#### TEXT SHOWN
#####
What to expect during and/or after radiation therapy treatment
Radiation therapy affects the normal cells as well as the cancer cells in your body. The side effects you may experience depend on the amount of radiation you receive. Be sure to let your doctor know of any side effects you have during or after treatment.
Here are some possible side effects you may have during or after your treatments:
- You may have diarrhea, which may or may not have blood in it. You may also have cramping or feel like you need to have a bowel movement. If you have these effects, they are likely to begin to occur in the second or third week of treatment.
- The skin around the area treated may get irritated, especially under the scrotum or folds of the buttocks. The skin may be red, flake, or drain fluid.
- You may lose your pubic hair. Some of it may grow back.
- You may feel like you have to urinate often or all the time. You may have a burning feeling when you’re urinating. You also may have blood in your urine. If you have these kinds of problems, they usually start to occur about 3 to 5 weeks into your radiation treatment.
- You may feel very tired and this may not stop until you have been finished with your treatments for about a month.
- You may have swelling in your legs, penis, or scrotum. This is rare but occurs more often in men who have also had a lymph node biopsy.
The following effects may continue after your treatment ends. In some cases, they may not appear until months or years after you treatment ends.
- Bowel problems, such as diarrhea or cramping
- Urinary problems, such as needing to go to the bathroom more often or having trouble controlling your urine.
- Nobility to have an erection, called erectile dysfunction
You can talk with your doctor about ways to deal with these longer-lasting side effects.
#####
#### RECORD EXCERPTS

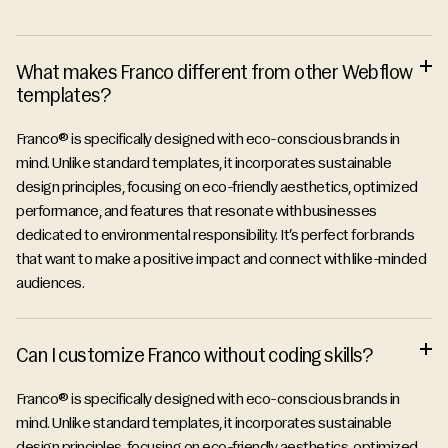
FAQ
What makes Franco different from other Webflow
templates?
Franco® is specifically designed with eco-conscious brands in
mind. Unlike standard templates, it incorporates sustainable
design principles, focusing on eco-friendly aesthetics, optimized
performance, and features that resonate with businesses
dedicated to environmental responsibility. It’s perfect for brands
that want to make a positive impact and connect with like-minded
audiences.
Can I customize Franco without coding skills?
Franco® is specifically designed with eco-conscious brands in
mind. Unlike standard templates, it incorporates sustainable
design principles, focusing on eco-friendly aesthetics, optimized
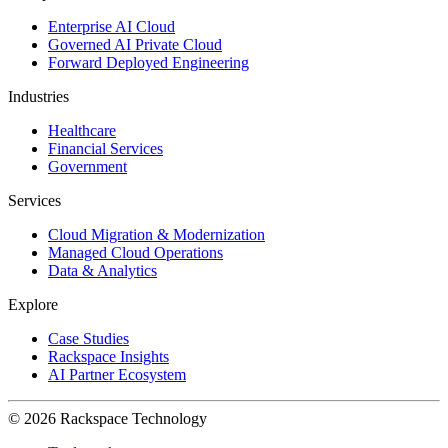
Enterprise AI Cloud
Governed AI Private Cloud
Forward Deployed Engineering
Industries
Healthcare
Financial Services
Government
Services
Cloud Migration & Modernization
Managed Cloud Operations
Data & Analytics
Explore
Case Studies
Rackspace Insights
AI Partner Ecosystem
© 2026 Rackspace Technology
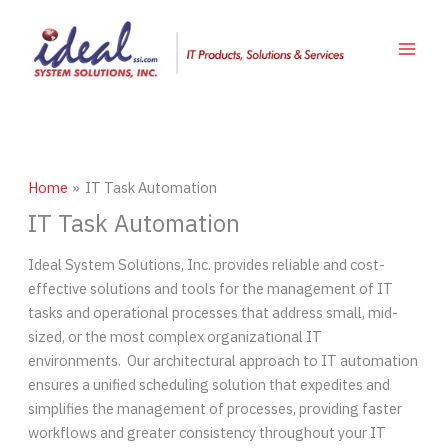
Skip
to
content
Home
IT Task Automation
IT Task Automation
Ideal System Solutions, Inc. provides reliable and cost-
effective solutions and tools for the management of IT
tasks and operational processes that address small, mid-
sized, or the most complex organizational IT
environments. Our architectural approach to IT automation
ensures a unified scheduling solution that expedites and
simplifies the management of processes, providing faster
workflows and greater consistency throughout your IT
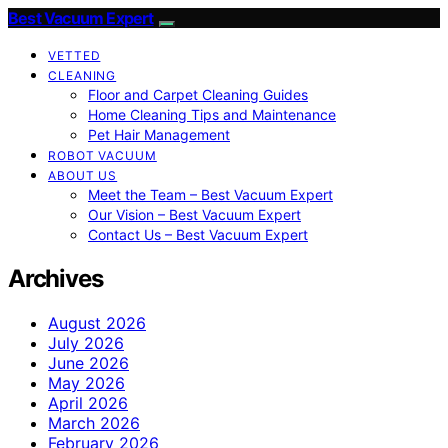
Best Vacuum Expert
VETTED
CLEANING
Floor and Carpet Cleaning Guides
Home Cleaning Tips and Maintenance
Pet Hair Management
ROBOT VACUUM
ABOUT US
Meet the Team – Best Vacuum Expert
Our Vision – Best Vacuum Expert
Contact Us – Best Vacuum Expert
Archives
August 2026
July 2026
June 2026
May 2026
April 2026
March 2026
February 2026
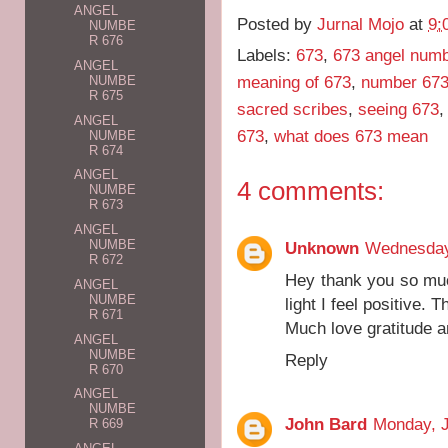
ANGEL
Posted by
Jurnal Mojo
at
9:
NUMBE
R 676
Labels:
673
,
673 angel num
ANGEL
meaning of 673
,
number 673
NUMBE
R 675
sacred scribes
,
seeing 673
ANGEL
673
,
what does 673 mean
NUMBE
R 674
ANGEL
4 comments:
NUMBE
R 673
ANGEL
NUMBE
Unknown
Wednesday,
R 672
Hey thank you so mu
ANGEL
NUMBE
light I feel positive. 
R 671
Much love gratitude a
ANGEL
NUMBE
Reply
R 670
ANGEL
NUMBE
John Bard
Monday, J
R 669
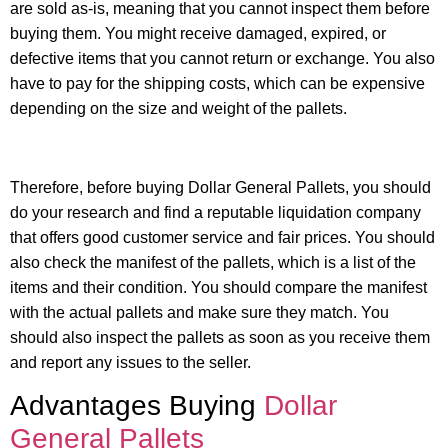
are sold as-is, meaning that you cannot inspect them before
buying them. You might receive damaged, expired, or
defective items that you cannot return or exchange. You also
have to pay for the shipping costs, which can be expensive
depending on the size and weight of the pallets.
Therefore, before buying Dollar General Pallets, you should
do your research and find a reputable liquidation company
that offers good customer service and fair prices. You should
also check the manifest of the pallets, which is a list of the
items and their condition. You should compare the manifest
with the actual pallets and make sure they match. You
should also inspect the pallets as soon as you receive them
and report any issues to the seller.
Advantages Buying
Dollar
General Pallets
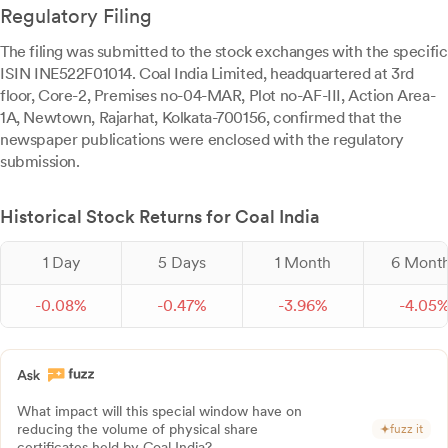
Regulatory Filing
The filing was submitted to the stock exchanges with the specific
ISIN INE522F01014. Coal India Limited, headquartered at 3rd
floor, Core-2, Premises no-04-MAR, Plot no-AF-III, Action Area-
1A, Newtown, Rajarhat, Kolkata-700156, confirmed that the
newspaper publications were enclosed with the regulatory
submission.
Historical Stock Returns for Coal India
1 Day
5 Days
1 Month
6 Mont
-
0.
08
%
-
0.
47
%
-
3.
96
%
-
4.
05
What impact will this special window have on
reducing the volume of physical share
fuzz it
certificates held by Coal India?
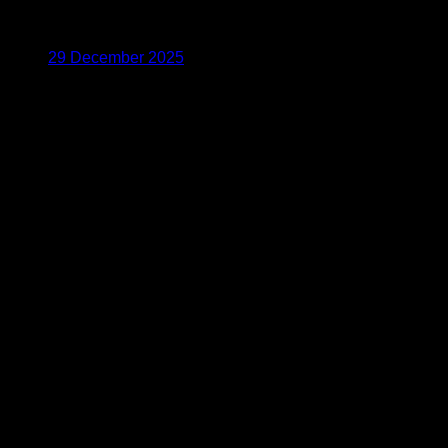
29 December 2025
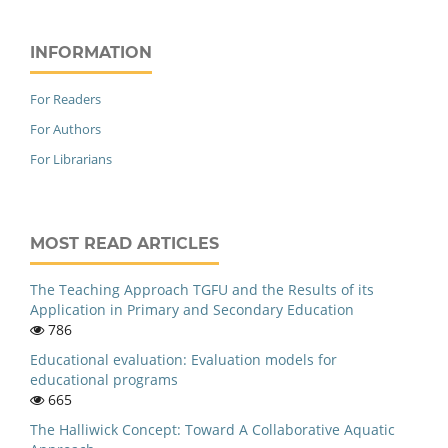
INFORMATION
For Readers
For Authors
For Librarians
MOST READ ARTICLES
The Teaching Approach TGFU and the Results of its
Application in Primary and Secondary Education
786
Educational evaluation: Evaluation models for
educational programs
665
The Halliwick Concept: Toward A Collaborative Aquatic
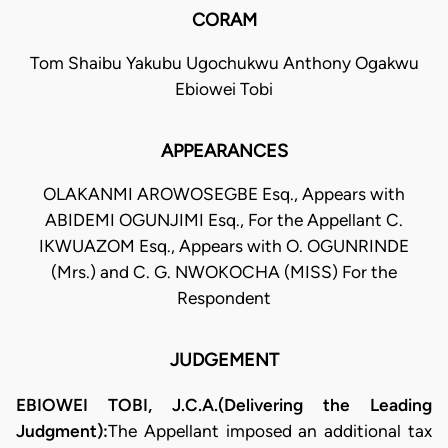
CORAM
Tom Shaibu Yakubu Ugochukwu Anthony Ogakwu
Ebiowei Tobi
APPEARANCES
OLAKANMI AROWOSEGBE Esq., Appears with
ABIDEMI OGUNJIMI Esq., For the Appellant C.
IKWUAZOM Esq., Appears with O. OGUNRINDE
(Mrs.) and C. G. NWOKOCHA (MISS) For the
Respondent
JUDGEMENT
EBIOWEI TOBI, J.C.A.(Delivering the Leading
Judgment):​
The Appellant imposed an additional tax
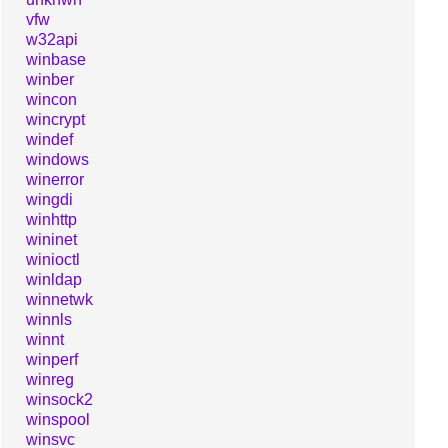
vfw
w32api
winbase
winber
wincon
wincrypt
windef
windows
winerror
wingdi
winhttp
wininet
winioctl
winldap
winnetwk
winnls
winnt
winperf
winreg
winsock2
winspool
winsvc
#####
Answer these questions from the radiation therapy text:
1. In which week or weeks of treatment are diarrhea and cramping likely to begin?
2. About how far into treatment do urinary problems usually start?
3. In which men does swelling in the legs, penis, or scrotum occur more often?

1. The second or third week of treatment.
2. About 3 to 5 weeks into radiation treatment.
3. Men who have also had a lymph node biopsy.